What the task requires:
Wherever "목적입니다" appears in the records below, copy the line that holds it.

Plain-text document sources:
_____

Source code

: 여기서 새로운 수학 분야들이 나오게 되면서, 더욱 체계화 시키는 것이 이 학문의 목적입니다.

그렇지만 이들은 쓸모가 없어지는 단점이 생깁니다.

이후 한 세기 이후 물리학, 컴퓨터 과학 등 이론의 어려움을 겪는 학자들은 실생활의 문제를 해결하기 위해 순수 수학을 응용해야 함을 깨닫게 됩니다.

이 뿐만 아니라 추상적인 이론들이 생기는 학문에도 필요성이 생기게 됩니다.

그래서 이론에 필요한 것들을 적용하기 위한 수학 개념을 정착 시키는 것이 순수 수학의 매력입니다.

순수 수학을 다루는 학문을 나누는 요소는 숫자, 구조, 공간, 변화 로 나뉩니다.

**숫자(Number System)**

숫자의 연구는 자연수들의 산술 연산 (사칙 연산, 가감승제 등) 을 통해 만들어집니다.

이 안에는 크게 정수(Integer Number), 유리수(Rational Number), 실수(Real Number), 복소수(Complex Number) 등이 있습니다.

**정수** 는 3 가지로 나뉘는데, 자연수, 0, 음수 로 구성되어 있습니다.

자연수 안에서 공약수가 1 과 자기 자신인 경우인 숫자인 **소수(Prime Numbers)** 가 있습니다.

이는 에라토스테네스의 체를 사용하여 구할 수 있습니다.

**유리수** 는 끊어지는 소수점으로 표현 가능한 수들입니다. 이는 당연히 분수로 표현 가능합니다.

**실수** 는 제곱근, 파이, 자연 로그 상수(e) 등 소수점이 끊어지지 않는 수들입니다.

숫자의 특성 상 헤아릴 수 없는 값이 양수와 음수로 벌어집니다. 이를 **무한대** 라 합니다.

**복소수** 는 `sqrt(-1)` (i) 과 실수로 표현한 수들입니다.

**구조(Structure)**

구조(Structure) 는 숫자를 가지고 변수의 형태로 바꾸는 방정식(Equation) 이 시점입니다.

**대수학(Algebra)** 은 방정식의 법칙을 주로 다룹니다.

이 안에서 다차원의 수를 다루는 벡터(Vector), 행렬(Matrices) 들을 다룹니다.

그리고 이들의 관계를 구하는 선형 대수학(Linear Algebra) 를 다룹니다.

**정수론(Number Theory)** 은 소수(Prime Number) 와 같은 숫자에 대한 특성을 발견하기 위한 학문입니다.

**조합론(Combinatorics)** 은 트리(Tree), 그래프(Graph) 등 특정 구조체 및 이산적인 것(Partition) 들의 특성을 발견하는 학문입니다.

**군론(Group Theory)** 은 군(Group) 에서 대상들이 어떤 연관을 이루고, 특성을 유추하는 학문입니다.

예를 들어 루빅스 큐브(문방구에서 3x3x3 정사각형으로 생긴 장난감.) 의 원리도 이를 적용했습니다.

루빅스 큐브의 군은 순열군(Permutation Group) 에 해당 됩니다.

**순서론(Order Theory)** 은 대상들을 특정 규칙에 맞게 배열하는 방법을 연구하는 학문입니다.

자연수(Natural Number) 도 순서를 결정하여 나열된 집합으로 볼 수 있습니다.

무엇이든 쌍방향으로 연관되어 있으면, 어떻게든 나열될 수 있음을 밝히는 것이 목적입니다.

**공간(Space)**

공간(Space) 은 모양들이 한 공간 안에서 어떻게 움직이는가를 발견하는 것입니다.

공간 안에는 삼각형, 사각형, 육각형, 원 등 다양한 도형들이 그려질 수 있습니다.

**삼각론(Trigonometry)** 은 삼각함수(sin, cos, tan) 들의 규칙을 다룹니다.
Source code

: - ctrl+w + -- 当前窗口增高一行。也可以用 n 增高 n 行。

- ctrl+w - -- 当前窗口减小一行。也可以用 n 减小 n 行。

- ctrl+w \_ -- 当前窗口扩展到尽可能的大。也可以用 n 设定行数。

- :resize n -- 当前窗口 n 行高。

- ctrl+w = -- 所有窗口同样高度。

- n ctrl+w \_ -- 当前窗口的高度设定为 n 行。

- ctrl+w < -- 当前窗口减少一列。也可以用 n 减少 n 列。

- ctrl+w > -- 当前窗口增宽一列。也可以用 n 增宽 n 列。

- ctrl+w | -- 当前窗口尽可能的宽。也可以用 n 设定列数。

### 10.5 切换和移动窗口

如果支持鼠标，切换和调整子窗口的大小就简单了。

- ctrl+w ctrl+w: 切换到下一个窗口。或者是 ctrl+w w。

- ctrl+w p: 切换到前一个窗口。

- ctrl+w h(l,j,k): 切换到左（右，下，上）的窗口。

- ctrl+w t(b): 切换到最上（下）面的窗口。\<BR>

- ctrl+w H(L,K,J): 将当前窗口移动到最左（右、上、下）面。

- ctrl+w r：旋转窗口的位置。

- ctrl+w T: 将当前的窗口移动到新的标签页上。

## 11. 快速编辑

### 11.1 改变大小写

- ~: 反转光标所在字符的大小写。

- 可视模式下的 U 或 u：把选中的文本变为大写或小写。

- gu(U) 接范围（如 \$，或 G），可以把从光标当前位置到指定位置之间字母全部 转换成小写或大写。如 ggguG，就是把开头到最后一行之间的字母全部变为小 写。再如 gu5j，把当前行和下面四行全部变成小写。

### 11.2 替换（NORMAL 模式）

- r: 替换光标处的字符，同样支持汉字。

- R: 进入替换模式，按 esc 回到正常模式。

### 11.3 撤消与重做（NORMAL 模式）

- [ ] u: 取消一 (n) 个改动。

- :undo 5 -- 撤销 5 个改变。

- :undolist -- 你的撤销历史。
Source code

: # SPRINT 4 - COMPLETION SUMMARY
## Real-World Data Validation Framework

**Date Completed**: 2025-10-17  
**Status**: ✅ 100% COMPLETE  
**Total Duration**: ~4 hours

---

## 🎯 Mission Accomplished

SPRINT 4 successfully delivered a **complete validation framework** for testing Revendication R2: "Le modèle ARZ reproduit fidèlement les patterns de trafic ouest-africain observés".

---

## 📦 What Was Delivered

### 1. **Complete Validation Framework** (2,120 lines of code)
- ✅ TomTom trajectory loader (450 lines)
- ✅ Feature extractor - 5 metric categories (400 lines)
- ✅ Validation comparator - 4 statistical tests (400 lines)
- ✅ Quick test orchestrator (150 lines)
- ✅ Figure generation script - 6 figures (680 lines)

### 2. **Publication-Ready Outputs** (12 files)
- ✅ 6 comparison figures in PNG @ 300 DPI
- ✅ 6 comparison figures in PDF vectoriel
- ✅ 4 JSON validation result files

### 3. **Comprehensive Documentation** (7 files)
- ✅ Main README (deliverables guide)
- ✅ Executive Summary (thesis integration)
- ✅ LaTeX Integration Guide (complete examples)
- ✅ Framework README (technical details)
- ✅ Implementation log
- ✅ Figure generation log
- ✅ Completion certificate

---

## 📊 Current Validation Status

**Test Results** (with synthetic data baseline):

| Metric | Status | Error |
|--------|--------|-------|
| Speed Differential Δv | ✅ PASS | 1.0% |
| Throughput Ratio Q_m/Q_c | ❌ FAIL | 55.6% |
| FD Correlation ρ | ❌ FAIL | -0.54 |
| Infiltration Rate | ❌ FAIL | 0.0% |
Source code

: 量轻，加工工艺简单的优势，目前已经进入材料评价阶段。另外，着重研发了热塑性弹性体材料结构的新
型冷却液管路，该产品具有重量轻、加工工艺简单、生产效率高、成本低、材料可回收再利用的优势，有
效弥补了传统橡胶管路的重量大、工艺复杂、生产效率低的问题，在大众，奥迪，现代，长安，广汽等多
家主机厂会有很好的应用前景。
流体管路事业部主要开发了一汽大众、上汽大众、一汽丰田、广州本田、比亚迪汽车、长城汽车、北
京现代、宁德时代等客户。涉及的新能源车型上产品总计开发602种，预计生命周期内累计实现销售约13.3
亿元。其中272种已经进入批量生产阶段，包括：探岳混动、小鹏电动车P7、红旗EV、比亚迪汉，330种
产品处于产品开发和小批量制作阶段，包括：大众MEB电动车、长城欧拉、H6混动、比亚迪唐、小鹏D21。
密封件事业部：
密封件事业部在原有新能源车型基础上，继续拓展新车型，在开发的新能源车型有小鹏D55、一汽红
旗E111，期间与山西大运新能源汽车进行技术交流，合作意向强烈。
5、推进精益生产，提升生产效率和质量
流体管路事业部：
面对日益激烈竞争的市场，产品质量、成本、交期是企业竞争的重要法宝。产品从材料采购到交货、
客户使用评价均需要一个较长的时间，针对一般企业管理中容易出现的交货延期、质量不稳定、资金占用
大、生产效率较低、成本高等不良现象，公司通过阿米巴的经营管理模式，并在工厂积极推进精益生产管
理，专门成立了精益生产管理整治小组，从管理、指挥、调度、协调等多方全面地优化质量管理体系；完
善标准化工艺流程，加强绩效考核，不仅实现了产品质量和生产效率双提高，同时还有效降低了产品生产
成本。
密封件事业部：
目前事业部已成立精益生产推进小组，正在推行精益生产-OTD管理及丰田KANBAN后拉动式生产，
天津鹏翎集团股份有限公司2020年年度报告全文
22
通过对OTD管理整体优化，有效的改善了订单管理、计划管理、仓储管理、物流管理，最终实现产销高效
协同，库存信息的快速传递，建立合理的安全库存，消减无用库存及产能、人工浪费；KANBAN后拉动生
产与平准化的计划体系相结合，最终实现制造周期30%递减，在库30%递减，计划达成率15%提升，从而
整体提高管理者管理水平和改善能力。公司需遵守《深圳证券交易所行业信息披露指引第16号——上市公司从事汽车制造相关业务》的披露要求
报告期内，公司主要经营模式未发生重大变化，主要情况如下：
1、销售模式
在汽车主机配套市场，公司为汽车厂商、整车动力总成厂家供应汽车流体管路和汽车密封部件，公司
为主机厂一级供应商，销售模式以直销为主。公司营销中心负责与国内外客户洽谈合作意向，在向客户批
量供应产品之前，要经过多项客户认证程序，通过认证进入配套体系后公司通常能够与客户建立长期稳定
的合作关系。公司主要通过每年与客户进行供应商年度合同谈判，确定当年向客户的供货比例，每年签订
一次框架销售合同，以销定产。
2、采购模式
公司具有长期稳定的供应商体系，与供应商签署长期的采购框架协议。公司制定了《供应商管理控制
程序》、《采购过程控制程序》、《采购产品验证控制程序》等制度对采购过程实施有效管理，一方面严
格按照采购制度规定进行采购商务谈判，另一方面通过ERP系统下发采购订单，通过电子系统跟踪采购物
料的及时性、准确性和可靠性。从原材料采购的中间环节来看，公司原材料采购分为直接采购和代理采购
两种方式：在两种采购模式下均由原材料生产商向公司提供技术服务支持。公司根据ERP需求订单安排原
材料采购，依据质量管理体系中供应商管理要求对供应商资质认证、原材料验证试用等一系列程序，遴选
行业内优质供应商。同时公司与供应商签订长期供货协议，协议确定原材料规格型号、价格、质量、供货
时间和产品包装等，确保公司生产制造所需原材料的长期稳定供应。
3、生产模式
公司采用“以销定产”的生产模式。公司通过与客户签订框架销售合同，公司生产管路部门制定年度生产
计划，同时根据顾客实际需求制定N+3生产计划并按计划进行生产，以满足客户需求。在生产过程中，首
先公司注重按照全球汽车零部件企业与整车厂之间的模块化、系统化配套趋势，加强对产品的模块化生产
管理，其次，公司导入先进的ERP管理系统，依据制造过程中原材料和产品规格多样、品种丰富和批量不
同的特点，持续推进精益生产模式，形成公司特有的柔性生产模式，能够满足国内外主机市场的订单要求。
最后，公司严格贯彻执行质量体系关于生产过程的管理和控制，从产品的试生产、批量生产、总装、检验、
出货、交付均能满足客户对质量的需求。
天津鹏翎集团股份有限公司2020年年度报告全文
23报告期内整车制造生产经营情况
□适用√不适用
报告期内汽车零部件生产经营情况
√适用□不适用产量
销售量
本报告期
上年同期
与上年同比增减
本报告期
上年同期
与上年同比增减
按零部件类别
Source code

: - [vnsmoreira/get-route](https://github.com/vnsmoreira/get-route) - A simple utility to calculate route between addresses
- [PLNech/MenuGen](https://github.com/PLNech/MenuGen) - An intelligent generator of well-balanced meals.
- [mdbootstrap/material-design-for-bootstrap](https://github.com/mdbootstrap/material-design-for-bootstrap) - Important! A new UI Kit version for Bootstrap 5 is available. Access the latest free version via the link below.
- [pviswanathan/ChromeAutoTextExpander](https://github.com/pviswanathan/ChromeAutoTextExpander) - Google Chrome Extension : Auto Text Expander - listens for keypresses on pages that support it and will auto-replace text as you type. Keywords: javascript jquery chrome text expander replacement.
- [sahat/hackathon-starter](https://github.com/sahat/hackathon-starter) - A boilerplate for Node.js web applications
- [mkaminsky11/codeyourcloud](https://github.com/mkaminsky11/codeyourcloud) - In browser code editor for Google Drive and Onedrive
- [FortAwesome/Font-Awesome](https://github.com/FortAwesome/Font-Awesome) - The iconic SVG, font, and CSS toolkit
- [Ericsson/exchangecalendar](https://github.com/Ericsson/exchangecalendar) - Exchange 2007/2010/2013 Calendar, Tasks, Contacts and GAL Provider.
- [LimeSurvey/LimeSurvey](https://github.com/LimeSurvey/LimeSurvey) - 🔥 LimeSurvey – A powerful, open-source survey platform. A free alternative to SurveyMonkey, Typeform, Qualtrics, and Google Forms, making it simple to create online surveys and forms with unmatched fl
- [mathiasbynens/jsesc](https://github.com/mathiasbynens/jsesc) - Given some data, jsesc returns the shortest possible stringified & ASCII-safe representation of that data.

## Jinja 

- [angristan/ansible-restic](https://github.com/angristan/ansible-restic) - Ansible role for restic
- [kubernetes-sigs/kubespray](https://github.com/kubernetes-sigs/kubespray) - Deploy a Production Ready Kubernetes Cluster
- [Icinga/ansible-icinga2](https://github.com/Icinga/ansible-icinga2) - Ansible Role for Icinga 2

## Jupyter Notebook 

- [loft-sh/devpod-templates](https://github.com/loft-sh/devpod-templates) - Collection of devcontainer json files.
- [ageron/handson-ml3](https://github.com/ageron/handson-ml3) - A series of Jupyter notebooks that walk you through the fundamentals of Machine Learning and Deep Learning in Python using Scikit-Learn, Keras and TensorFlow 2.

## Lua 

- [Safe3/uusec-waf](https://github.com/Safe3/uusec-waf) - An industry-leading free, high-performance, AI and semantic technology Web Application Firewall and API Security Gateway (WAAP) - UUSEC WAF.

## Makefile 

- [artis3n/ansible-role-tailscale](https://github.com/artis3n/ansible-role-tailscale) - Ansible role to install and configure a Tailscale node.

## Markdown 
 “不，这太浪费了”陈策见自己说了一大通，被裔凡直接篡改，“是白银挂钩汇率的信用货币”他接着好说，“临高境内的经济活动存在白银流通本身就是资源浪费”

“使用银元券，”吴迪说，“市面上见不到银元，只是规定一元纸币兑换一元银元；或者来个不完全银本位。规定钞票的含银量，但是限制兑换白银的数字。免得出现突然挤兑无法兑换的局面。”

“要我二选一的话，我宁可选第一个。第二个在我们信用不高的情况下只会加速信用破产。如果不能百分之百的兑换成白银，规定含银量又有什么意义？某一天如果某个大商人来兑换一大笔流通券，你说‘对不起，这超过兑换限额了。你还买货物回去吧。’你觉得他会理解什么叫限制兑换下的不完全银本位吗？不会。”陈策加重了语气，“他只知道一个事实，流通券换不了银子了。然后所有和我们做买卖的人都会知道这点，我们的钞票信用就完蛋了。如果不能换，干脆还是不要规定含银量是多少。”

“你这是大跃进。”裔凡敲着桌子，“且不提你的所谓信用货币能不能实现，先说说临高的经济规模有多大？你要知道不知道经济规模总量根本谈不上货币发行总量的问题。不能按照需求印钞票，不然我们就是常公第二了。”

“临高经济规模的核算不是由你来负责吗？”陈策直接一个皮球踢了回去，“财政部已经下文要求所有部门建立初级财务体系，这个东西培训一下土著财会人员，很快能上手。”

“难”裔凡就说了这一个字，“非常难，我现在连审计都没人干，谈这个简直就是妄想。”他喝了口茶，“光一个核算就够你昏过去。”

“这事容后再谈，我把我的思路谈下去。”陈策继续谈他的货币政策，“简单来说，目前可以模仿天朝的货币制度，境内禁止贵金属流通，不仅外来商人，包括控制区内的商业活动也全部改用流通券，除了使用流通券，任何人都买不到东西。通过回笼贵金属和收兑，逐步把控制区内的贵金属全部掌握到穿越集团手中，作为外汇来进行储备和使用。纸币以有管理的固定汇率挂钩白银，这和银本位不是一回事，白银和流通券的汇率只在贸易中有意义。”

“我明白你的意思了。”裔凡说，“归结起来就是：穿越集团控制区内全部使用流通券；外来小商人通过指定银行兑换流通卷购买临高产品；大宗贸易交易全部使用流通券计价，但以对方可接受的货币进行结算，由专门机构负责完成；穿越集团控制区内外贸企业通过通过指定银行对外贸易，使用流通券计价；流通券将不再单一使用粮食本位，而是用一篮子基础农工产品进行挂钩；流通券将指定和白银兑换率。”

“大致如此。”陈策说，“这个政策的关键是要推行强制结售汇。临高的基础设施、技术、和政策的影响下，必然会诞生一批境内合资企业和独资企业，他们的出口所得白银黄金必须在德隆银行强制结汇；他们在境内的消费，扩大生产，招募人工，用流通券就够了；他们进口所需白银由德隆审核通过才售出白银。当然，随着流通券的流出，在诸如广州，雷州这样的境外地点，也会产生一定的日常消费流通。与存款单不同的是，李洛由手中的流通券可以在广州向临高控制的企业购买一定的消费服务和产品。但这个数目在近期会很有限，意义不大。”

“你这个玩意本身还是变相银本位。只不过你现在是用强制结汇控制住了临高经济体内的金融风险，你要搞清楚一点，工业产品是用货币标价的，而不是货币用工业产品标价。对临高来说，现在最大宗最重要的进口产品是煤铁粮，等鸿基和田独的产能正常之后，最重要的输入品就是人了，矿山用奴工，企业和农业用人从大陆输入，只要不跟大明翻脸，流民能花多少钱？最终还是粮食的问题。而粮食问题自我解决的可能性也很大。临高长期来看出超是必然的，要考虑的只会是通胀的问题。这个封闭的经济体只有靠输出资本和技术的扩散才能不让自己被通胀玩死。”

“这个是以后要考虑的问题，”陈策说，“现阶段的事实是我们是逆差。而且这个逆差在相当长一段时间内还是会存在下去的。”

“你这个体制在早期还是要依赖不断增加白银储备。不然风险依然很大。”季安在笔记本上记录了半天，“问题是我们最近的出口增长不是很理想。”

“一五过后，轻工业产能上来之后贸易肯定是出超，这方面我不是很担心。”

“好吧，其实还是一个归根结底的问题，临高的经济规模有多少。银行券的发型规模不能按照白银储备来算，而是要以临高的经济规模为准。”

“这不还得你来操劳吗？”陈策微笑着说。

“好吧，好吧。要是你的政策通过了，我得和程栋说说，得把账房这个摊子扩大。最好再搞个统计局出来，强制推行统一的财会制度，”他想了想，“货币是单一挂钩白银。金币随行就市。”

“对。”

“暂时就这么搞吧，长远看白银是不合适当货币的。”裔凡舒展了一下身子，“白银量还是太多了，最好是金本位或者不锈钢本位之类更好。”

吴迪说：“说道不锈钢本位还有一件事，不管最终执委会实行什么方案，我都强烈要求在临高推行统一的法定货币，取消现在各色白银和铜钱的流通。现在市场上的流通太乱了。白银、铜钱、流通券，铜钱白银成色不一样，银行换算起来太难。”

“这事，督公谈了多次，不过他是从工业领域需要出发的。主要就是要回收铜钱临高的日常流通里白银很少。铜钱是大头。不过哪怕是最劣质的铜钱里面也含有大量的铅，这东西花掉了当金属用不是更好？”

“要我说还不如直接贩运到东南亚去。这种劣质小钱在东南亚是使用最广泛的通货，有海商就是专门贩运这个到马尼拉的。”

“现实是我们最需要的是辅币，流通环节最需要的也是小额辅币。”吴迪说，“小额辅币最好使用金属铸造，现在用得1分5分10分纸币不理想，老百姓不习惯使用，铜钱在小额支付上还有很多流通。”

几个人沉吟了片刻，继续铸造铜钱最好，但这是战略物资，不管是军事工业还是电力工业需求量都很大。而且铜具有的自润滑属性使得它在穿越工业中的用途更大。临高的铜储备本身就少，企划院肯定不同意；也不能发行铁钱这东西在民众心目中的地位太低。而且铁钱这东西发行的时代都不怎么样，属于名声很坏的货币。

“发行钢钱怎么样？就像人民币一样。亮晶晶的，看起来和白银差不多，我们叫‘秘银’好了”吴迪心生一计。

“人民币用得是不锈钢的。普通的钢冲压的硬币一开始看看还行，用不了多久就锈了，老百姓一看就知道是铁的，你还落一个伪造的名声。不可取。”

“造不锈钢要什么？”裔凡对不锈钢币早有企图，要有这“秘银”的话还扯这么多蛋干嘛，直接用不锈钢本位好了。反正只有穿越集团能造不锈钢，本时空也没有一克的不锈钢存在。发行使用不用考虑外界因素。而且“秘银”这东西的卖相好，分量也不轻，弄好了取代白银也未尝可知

_____

Solution to this task:
: 여기서 새로운 수학 분야들이 나오게 되면서, 더욱 체계화 시키는 것이 이 학문의 목적입니다.
무엇이든 쌍방향으로 연관되어 있으면, 어떻게든 나열될 수 있음을 밝히는 것이 목적입니다.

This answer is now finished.